Pour François Meyer, directeur logistique d’Eqiom et président de la commission ferroviaire de l’Association des utilisateurs de transport de fret (AUTF), le recours accru à l’utilisation du rail vient aussi d’une meilleure qualité de service : « Depuis deux ans, le taux de réalisation est passé de 75 % à 90 ou 95 %. Ce sont des trains en plus, et donc des camions en moins ». Quoi qu’il en soit, les conditions pour une « décarbonation » des transports ne sont pas réunies, selon François Grivot , qui la juge « impossible » d’ici 2030. Pour lui, la crise climatique représente « un problème, mais pas une urgence telle qu’il faudrait faire immédiatement des choix qui pourraient ne pas être les bons ».

Une analyse que ne partage pas Jean-François Lagane, de Nestlé Waters, vice-président de la commission ferroviaire de l’AUTF : « Il y a urgence. Il y a une volonté des chargeurs de décarboner. Il faut y aller, et y aller fort ! » La logistique des eaux en bouteilles du groupe suisse a progressivement basculé sur le rail, avec aujourd’hui en France 1100 trains par an.

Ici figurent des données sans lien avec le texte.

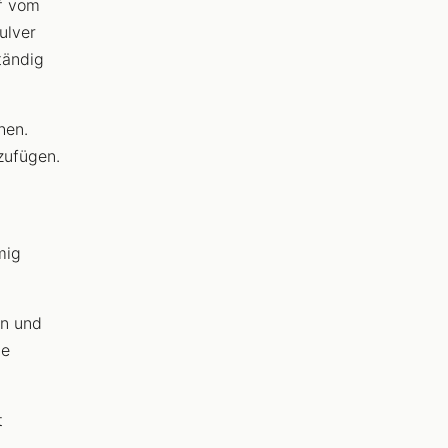
f vom
ulver
tändig
hen.
zufügen.
mig
en und
ie
t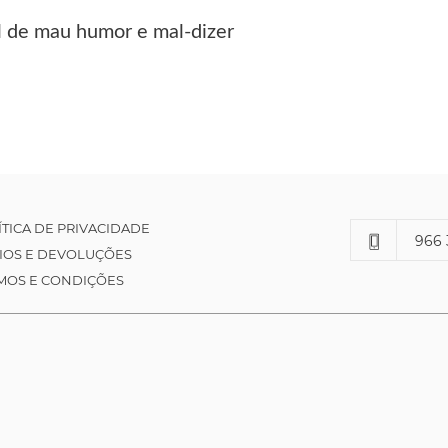
l de mau humor e mal-dizer
ÍTICA DE PRIVACIDADE
966 
IOS E DEVOLUÇÕES
MOS E CONDIÇÕES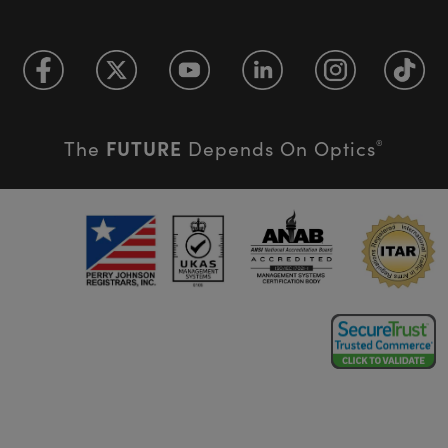
FUTURE
The
Depends On Optics
®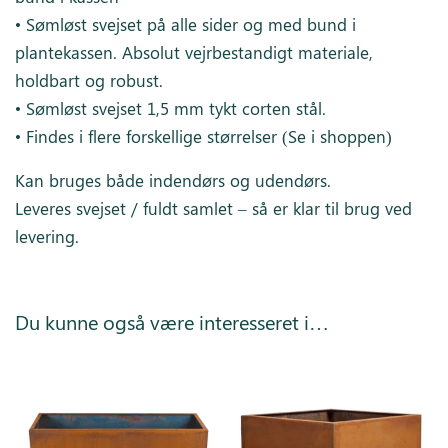
• Sømløst svejset på alle sider og med bund i
plantekassen. Absolut vejrbestandigt materiale,
holdbart og robust.
• Sømløst svejset 1,5 mm tykt corten stål.
• Findes i flere forskellige størrelser (Se i shoppen)
Kan bruges både indendørs og udendørs.
Leveres svejset / fuldt samlet – så er klar til brug ved
levering.
Du kunne også være interesseret i…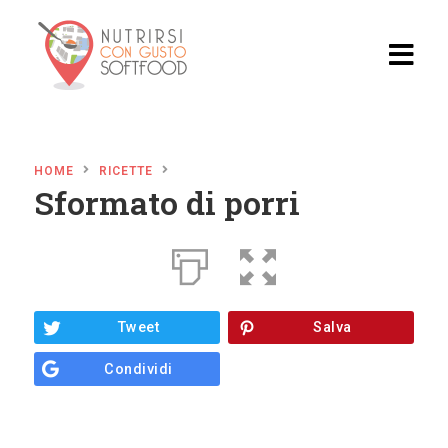
Home
HOME
RICETTE
Blog
Sformato di porri
Video
Ricette
Ristoran
Tweet
Salva
ti
Condividi
Il
Progett
o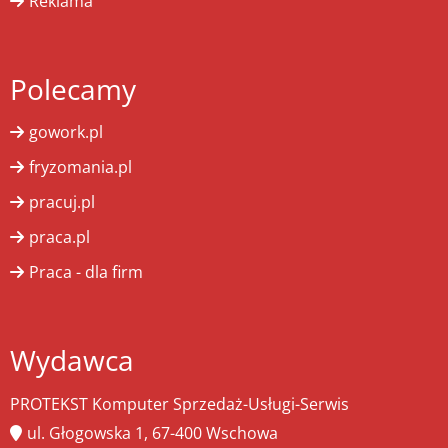
Reklama
Polecamy
gowork.pl
fryzomania.pl
pracuj.pl
praca.pl
Praca - dla firm
Wydawca
PROTEKST Komputer Sprzedaż-Usługi-Serwis
ul. Głogowska 1, 67-400 Wschowa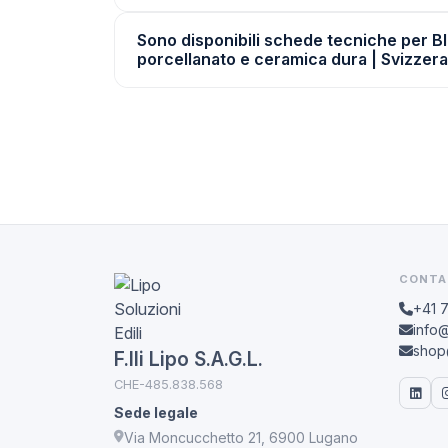
Sono disponibili schede tecniche per B
porcellanato e ceramica dura | Svizzer
CONTA
+41 
info@
shop@
F.lli Lipo S.A.G.L.
CHE-485.838.568
Sede legale
Via Moncucchetto 21, 6900 Lugano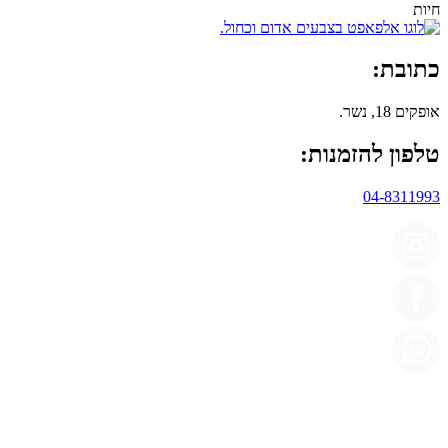
כתובת:
אופקים 18, נשר.
טלפון להזמנות:
04-8311993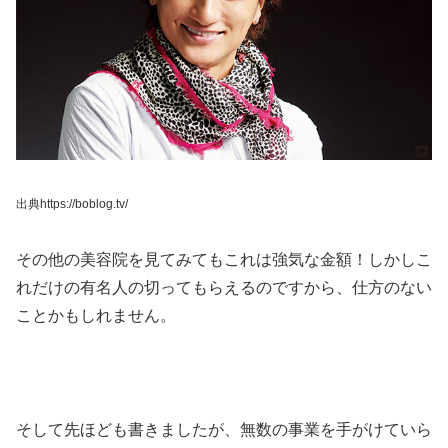
出典https://boblog.tv/
その他の美容院を見てみてもこれは強気な金額！しかしこ
れだけの有名人の切ってもらえるのですから、仕方のない
ことかもしれません。
そして先ほども書きましたが、無数の事業を手がけていら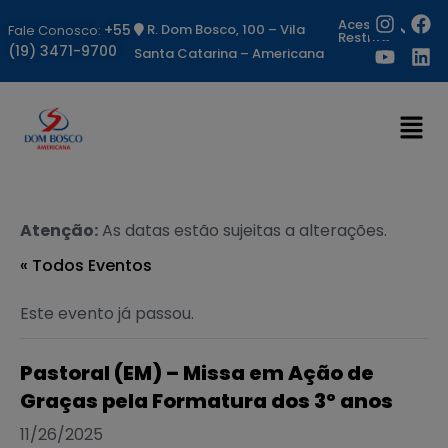
Acesso
+55
R. Dom Bosco, 100 – Vila
Fale Conosco:
Restrito
(19) 3471-9700
Santa Catarina – Americana
Atenção:
As datas estão sujeitas a alterações.
« Todos Eventos
Este evento já passou.
Pastoral (EM) – Missa em Ação de
Graças pela Formatura dos 3º anos
11/26/2025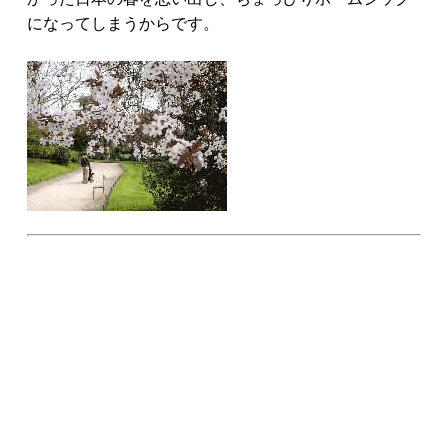
になってしまうからです。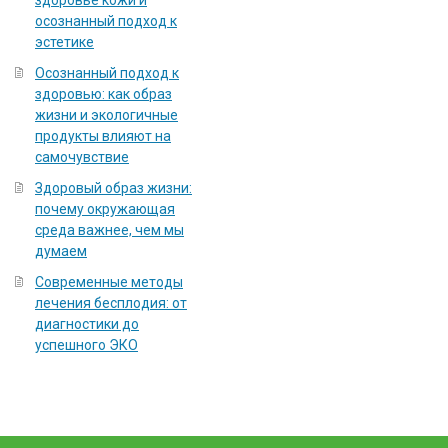
здоровье кожи и
осознанный подход к
эстетике
Осознанный подход к
здоровью: как образ
жизни и экологичные
продукты влияют на
самочувствие
Здоровый образ жизни:
почему окружающая
среда важнее, чем мы
думаем
Современные методы
лечения бесплодия: от
диагностики до
успешного ЭКО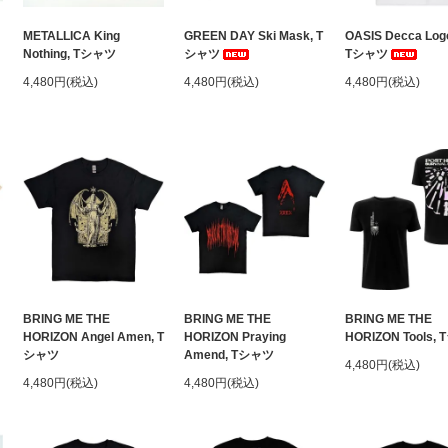
METALLICA King
GREEN DAY Ski Mask, T
OASIS Decca Log
Nothing, Tシャツ
シャツ
Tシャツ
4,480円(税込)
4,480円(税込)
4,480円(税込)
BRING ME THE
BRING ME THE
BRING ME THE
HORIZON Angel Amen, T
HORIZON Praying
HORIZON Tools,
シャツ
Amend, Tシャツ
4,480円(税込)
4,480円(税込)
4,480円(税込)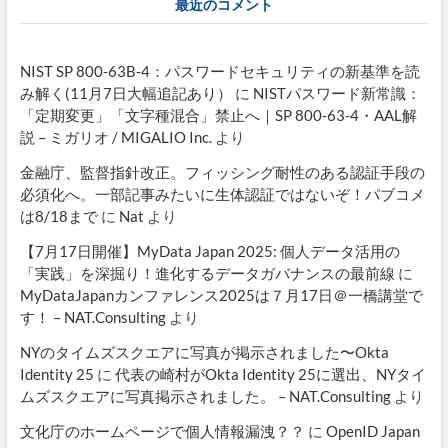
最近のコメント
NIST SP 800-63B-4：パスワードセキュリティの新基準を読
み解く(11月7日大幅追記あり）
に
NISTパスワード新常識：
「定期変更」「文字種混合」禁止へ｜SP 800-63-4・AAL解
説 – ミガリオ / MIGALIO Inc.
より
金融庁、監督指針改正。フィッシング耐性のある認証手段の
必須化へ。一部記事みたいに生体認証ではないぞ！パブコメ
は8/18まで
に
Nat
より
【7月17日開催】MyData Japan 2025: 個人データ活用の
「実践」を深掘り！進化するデータガバナンスの最前線
に
MyDataJapanカンファレンス2025は７月17日＠一橋講堂で
す！ – NAT.Consulting
より
NYのタイムズスクエアに写真が掲示されました〜Okta
Identity 25
に
代表の崎村がOkta Identity 25に選出、NYタイ
ムズスクエアに写真掲示されました。 – NAT.Consulting
より
文化庁のホームページで個人情報漏洩？？
に
OpenID Japan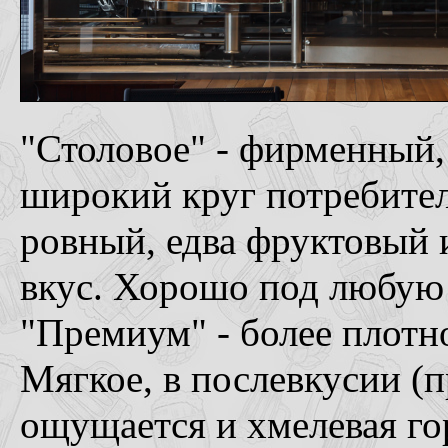
"Столовое" - фирменный,
широкий круг потребител
ровный, едва фруктовый 
вкус. Хорошо под любую 
"Премиум" - более плотно
Мягкое, в послевкусии (п
ощущается и хмелевая го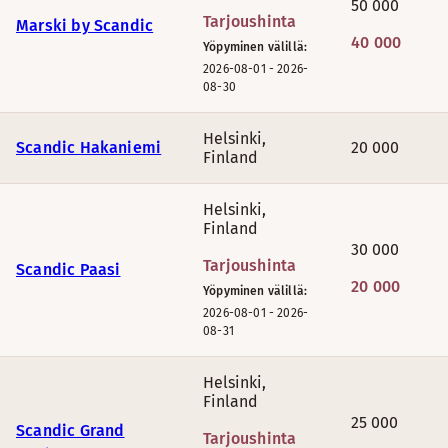
50 000
Tarjoushinta
Marski by Scandic
40 000
Yöpyminen välillä:
2026-08-01
-
2026-
08-30
Helsinki
,
Scandic Hakaniemi
20 000
Finland
Helsinki
,
Finland
30 000
Tarjoushinta
Scandic Paasi
20 000
Yöpyminen välillä:
2026-08-01
-
2026-
08-31
Helsinki
,
Finland
25 000
Scandic Grand
Tarjoushinta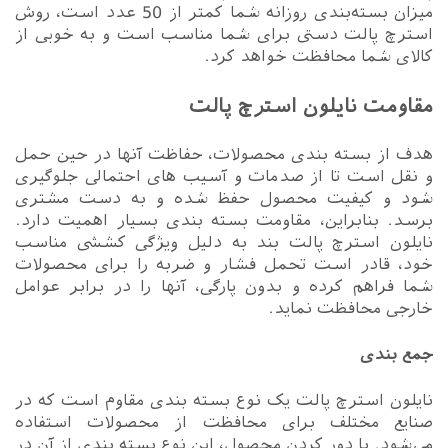
میزان بسته‌بندی روزانه شما کمتر از 50 عدد است، روش
استرچ پالت دستی برای شما مناسب است و به خوبی از
کالای شما محافظت خواهد کرد.
مقاومت نایلون استرچ پالت
هدف از بسته بندی محصولات، حفاظت آنها در حین حمل
و نقل است تا از صدمات و آسیب های احتمالی جلوگیری
شود و کیفیت محصول حفظ شده و به دست مشتری
برسد. بنابراین، مقاومت بسته بندی بسیار اهمیت دارد.
نایلون استرچ پالت بند به دلیل ویژگی کششی مناسب
خود، قادر است تحمل فشار و ضربه را برای محصولات
شما فراهم کرده و بدون پارگی، آنها را در برابر عوامل
خارجی محافظت نماید.
جمع بندی
نایلون استرچ پالت یک نوع بسته بندی مقاوم است که در
صنایع مختلف برای محافظت از محصولات استفاده
می‌شود. با دور کردن محصول، این نوع بسته بندی از آن در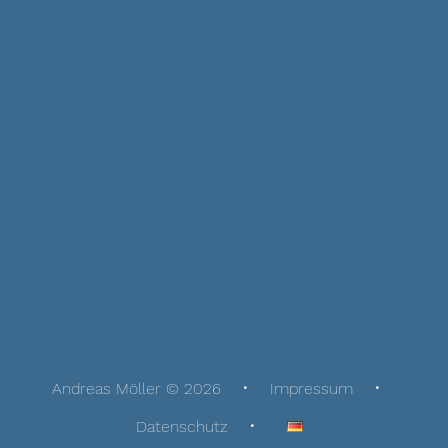
Andreas Möller © 2026
Impressum
Datenschutz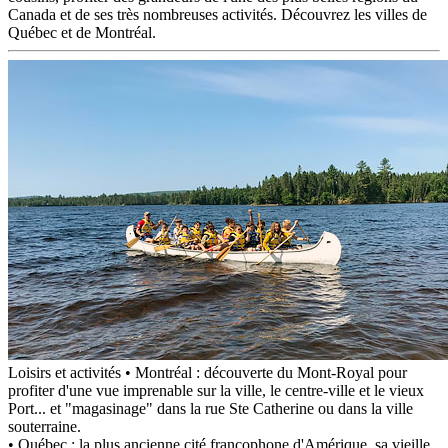
Canada et de ses très nombreuses activités. Découvrez les villes de
Québec et de Montréal.
Loisirs et activités
• Montréal : découverte du Mont-Royal pour
profiter d'une vue imprenable sur la ville, le centre-ville et le vieux
Port... et "magasinage" dans la rue Ste Catherine ou dans la ville
souterraine.
• Québec : la plus ancienne cité francophone d'Amérique, sa vieille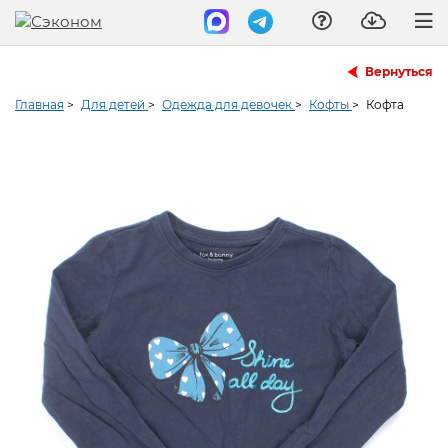
Вернуться
Главная
>
Для детей
>
Одежда для девочек
>
Кофты
>
Кофта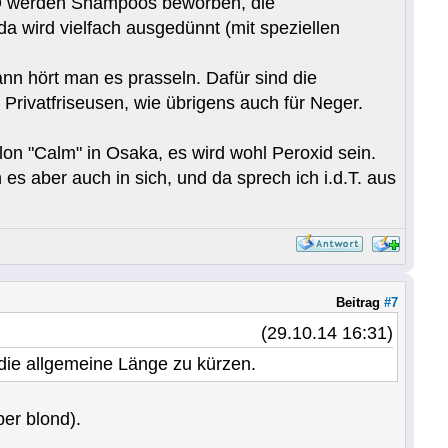
 D werden Shampoos beworben, die
a wird vielfach ausgedünnt (mit speziellen
ann hört man es prasseln. Dafür sind die
Privatfriseusen, wie übrigens auch für Neger.
lon "Calm" in Osaka, es wird wohl Peroxid sein.
s aber auch in sich, und da sprech ich i.d.T. aus
Beitrag
#7
(29.10.14 16:31)
 die allgemeine Länge zu kürzen.
ber blond).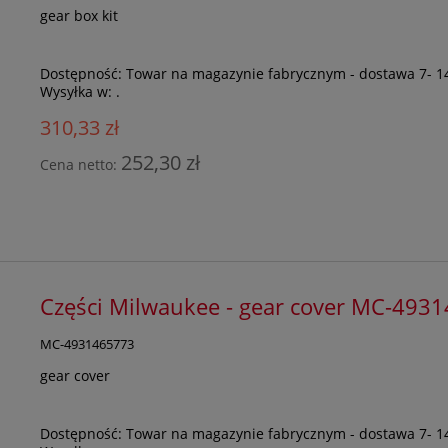
gear box kit
Dostępność:
Towar na magazynie fabrycznym - dostawa 7- 1
Wysyłka w:
.
310,33 zł
252,30 zł
Cena netto:
Części Milwaukee - gear cover MC-493
MC-4931465773
gear cover
Dostępność:
Towar na magazynie fabrycznym - dostawa 7- 1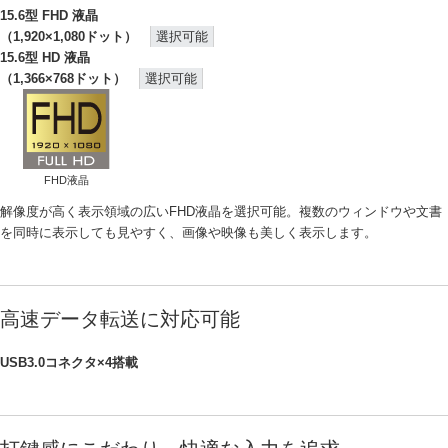
15.6型 FHD 液晶
（1,920×1,080ドット）
選択可能
15.6型 HD 液晶
（1,366×768ドット）
選択可能
FHD液晶
解像度が高く表示領域の広いFHD液晶を選択可能。複数のウィンドウや文書
を同時に表示しても見やすく、画像や映像も美しく表示します。
高速データ転送に対応可能
USB3.0コネクタ×4搭載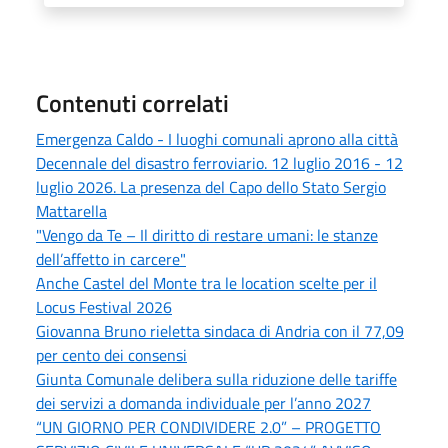
Contenuti correlati
Emergenza Caldo - I luoghi comunali aprono alla città
Decennale del disastro ferroviario. 12 luglio 2016 - 12
luglio 2026. La presenza del Capo dello Stato Sergio
Mattarella
"Vengo da Te – Il diritto di restare umani: le stanze
dell’affetto in carcere"
Anche Castel del Monte tra le location scelte per il
Locus Festival 2026
Giovanna Bruno rieletta sindaca di Andria con il 77,09
per cento dei consensi
Giunta Comunale delibera sulla riduzione delle tariffe
dei servizi a domanda individuale per l’anno 2027
“UN GIORNO PER CONDIVIDERE 2.0” – PROGETTO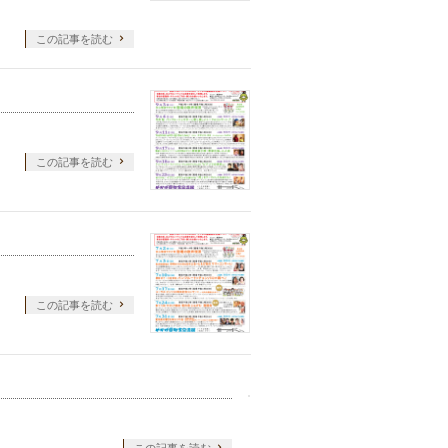
この記事を読む
この記事を読む
この記事を読む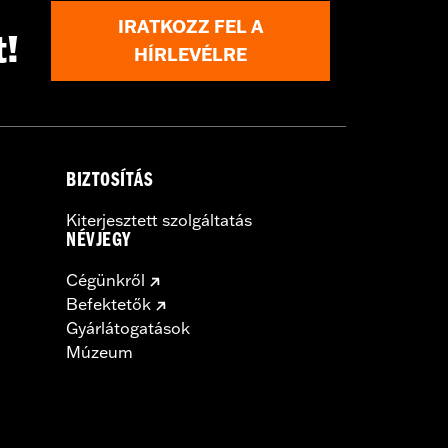
IRATKOZZ FEL A
t!
HÍRLEVÉLRE
BIZTOSÍTÁS
Kiterjesztett szolgáltatás
NÉVJEGY
Cégünkről
Befektetők
Gyárlátogatások
Múzeum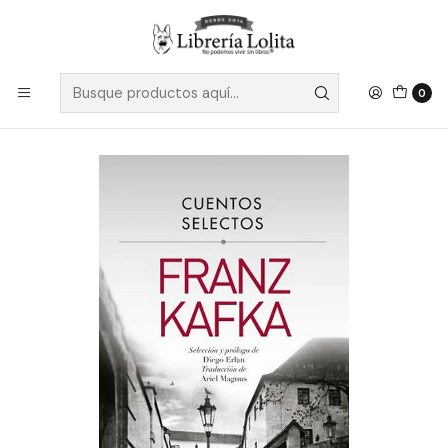
Despacho a todo Chile
Leer más
Inicio
Ficción
Literatura Contemporánea
Literatura Europea
Cuentos Selectos Franz Kafka - Kafka, Franz
0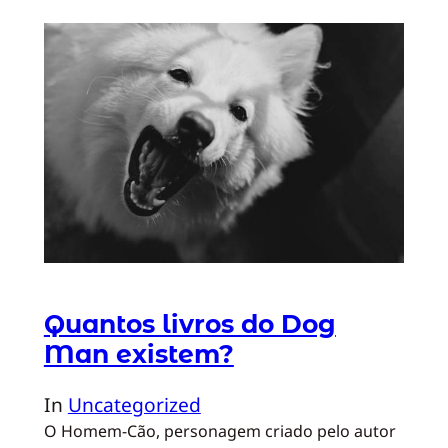
Quantos livros do Dog
Man existem?
In
Uncategorized
O Homem-Cão, personagem criado pelo autor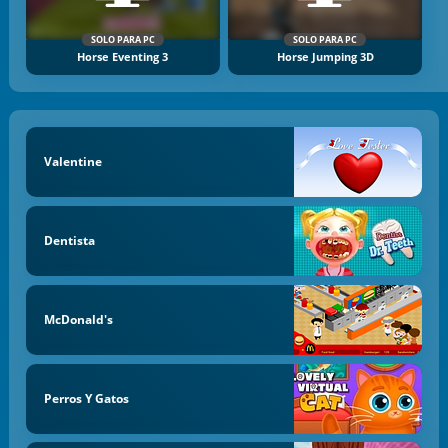
SOLO PARA PC
SOLO PARA PC
Horse Eventing 3
Horse Jumping 3D
Valentine
Dentista
McDonald's
Perros Y Gatos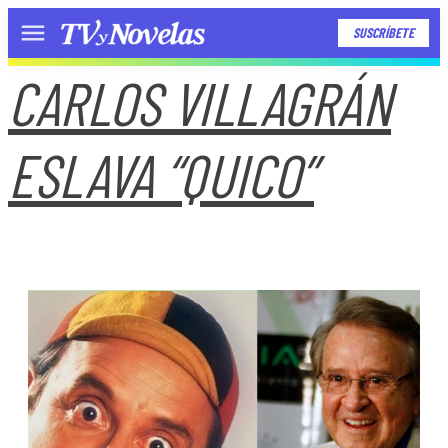
SUSCRÍBETE
Menú
CARLOS VILLAGRÁN
ESLAVA “QUICO”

Jean-François Lagane plaide pour la création de davantage d’OFP, et appelle à trouver du fret retour pour remplir les trains dans les deux sens.

Huile de colza et hydrogène

Si la « décarbonation » du fret peut passer par le rail, la « décarbonation » du rail passe par des carburants alternatifs car les voies des premiers et derniers kilomètres sont souvent dépourvues de caténaires et la traction s’y fait souvent avec des locomotives diesel. D’où le développement par Alstom d’une locomotive où une pile à hydrogène prend le relais de l’électricité du réseau. « Cela fait quatre ans que l’on travaille à un générateur à pile à combustible, sorte de sous-station mobile alimentée par de l’hydrogène contenue dans un conteneur de 20 pieds », explique Thierry Tournier, directeur de l’innovation d’Alstom. Une innovation qui s’appuie sur l’expérience acquise en Allemagne depuis 2018 dans les trains à passagers à hydrogène, mais qui doit s’adapter au surcroît de puissance requis par les trains de fret. Ceux de Nestlé Waters, en l’occurrence, qui participe à l’expérimentation.

Chez Europorte, c’est l’huile de colza qui a été choisie pour « décarboner » la traction ferroviaire, principalement pour des clients du secteur agricole. « Après 18 mois de fonctionnement, on a vu que l’huile de colza n’est pas à l’origine de pannes moteurs. Nous ne sommes plus dans l’expérimentation mais dans l’exploitation, et même dans le développement avec la recherche de nouveaux clients », explique Raphaël Doutrebente, président d’Europorte.

« Bouillonnement » du combiné ferroviaire

« Le combiné est la locomotive de la croissance du ferroviaire », constate Olivier Salesse, de l’ART. « Dans le combiné, on n’en est plus au frémissement mais au bouillonnement », renchérit Aurélien Barbé, délégué général du Groupement national du transport combiné (GNTC), chiffres à l’appui : en 2021, le rail-route a progressé de 16,6 % par rapport à 2020 et représente désormais 39 % du volume total du fret ferroviaire national (voir article de NPI).

Les leviers à actionner par l’État et par SNCF Réseau sont encore nombreux pour amplifier le mouvement, selon le GNTC. Citons, entre autres : l’augmentation du nombre et de la qualité des sillons, la création de 15 nouveaux terminaux, la rénovation des terminaux existants et l’allongement des concessions pour permettre davantage d’investissement privé, le développement de l’expérimentation du 46 t, ou encore le soutien aux opérateurs via le prolongement de l’aide à la pince au-delà de 2024.

Sur ce dernier point, le ministre des transports Clément Beaune, qui intervenait en clôture de la journée du fret ferroviaire d'Objectif OFP, l’a rappelé : « Le gouvernement s’est engagé à prolonger les aides jusqu’à la fin du quinquennat, et à les renforcer lorsque cela est nécessaire, par exemple avec le financement du report modal par les certificats d’économie d’énergie ».